A setoff is a money demand independent of and unconnected with the plaintiff's cause of action. Under present practice, the term "set off" is included within the term "counterclaim". ( Otto v. Lincoln Sav. Bank of Brooklyn, 268 App. Div. 400, affd. 294 N.Y. 798.) The counterclaim created by our statutes, embraces, exclusively, and is broader and more comprehensive than, recoupment and setoff. ( Seibert v. Dunn, 216 N.Y. 237, 241.) A counterclaim must be pleaded in explicit terms and not left to inference. ( Rice v. Grange, 131 N.Y. 149; Deeves Son v. Manhattan Life Ins. Co., 195 N.Y. 324, 332, 333; Phillips v. Manufacturers Trust Co., 175 Misc. 1009, affd. 261 App. Div. 946. )
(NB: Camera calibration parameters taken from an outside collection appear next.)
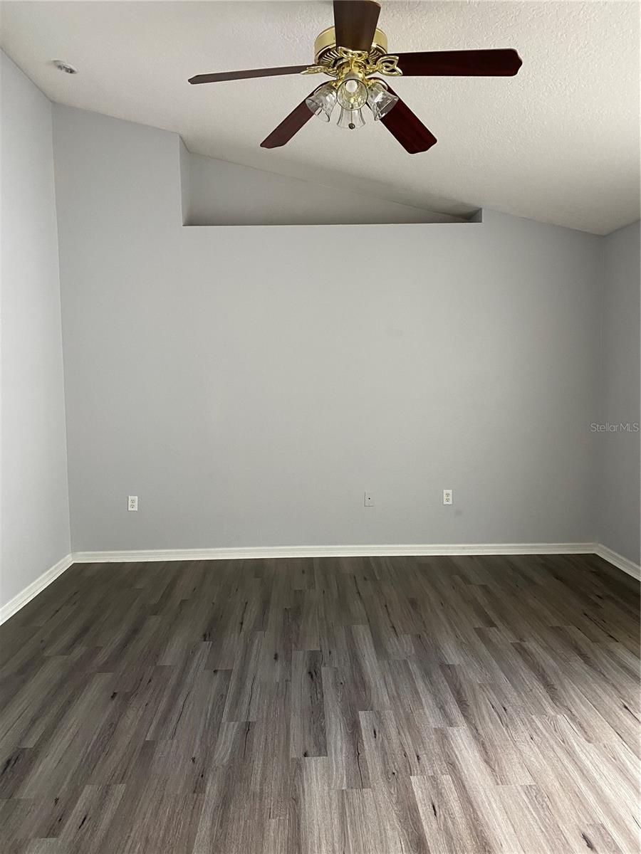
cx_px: 320
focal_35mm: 26
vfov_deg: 67.3
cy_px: 427
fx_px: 642
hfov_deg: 53.1
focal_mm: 4.25
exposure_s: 1/60
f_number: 1.8
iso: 250
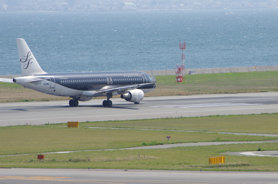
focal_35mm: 450
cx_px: 139
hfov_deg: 4.6
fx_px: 3467
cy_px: 92
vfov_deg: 3.0
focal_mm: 300
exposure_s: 1/320
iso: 200
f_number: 11
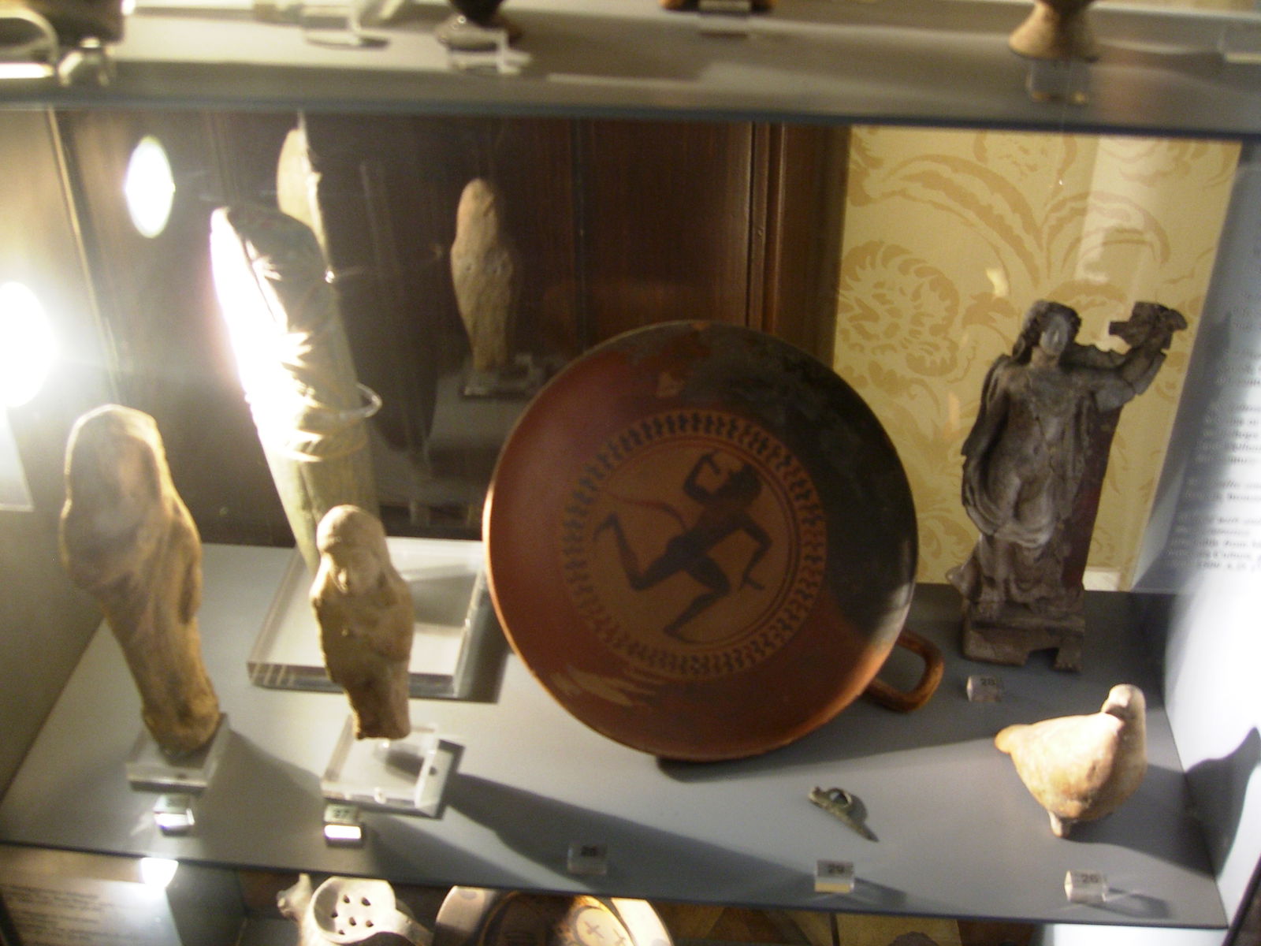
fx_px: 1384
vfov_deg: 37.7
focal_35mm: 38
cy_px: 473
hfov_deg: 49.0
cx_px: 630
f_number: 2.8
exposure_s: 1/8
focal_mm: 7.9
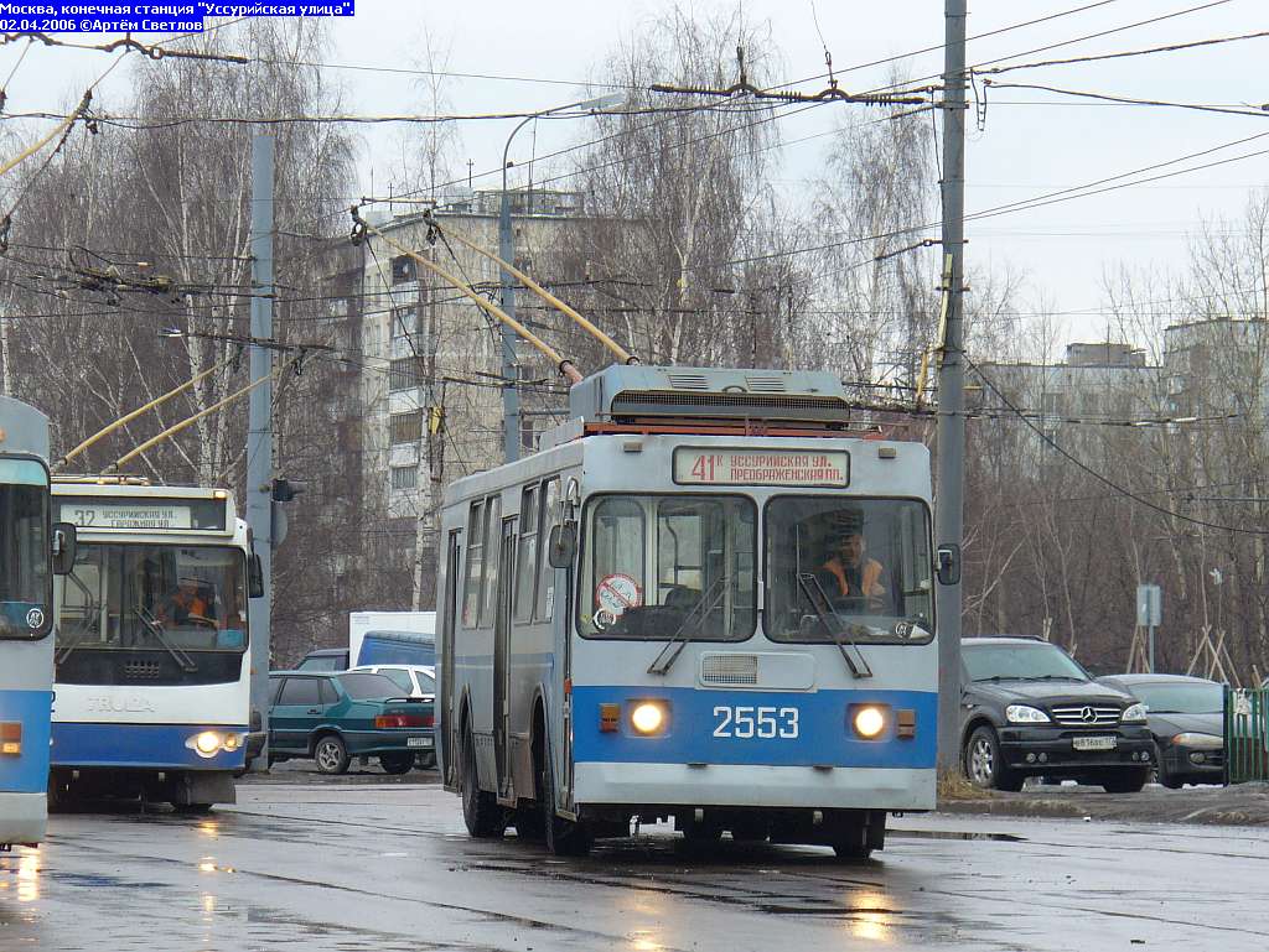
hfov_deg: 12.6
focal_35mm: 157
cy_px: 476
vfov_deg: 9.5
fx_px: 5758
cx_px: 634
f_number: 4
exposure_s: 1/80
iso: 80
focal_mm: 25.9
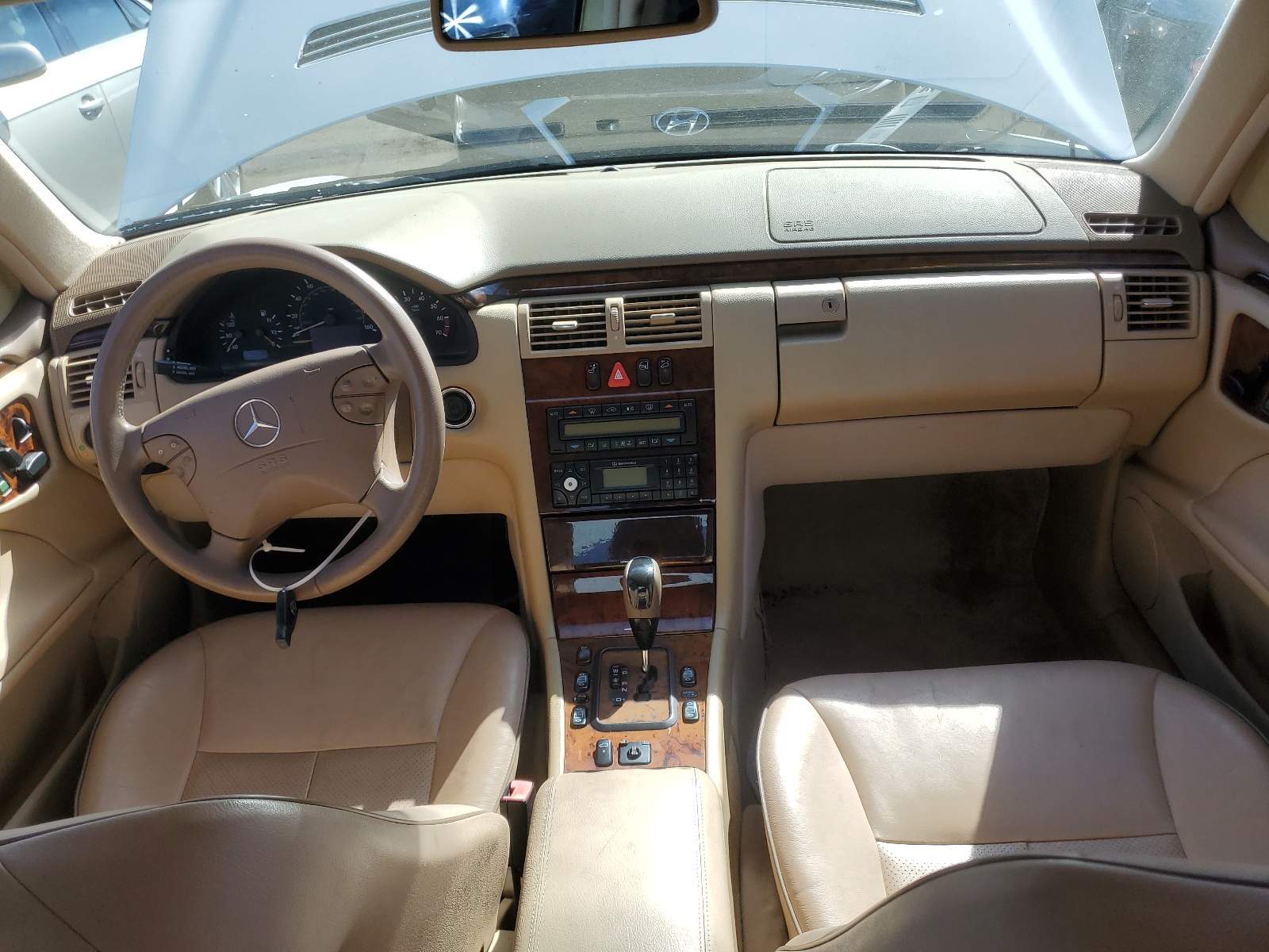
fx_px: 953
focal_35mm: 26
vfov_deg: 53.1
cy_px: 476
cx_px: 634
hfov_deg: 67.3
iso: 50
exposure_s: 1/1250
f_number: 1.5
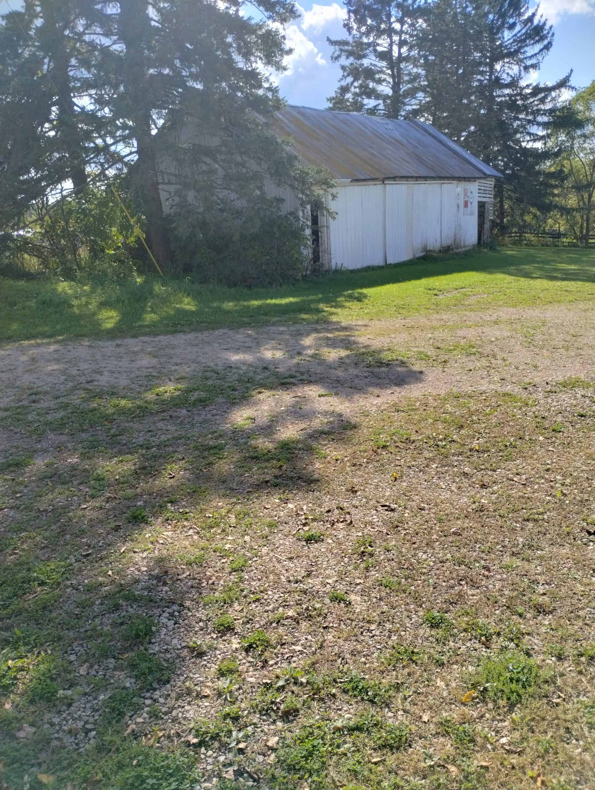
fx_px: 640
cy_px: 395
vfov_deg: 63.4
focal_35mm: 28
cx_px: 298
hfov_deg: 49.9
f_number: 1.8
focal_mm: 4.27
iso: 100
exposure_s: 1/669
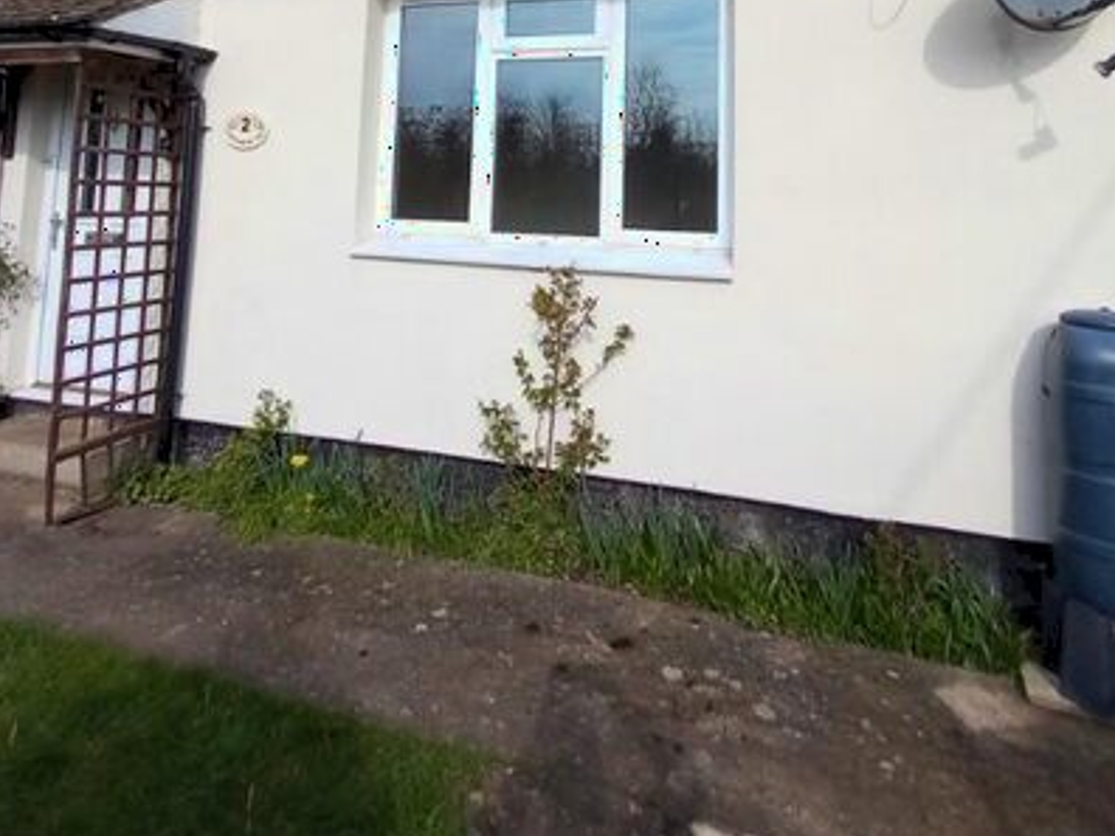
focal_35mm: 23
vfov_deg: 53.4
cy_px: 125
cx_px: 552
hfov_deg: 73.9
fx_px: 741
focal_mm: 1.13
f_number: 2.2
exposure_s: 1/1272
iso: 50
Rule 14 of the Rules of the Court of Claims provides: "Where the state interposes a counterclaim, the same shall be pleaded in conformity with the provisions relating to claims, so far as applicable, and verified. The counterclaim shall be filed with the clerk and a copy thereof served on claimant's attorney within twenty days after the service of the claim upon the attorney-general or within such time as may be ordered by the court, upon notice to the claimant's attorney. At the time of filing the original counterclaim, five copies thereof shall be filed."
The requests by the State for setoffs must be and are denied.
A formal decision setting forth findings of fact and conclusions of law is filed herewith and the court has adopted or refused proposed findings and conclusions submitted by the parties as indicated thereon.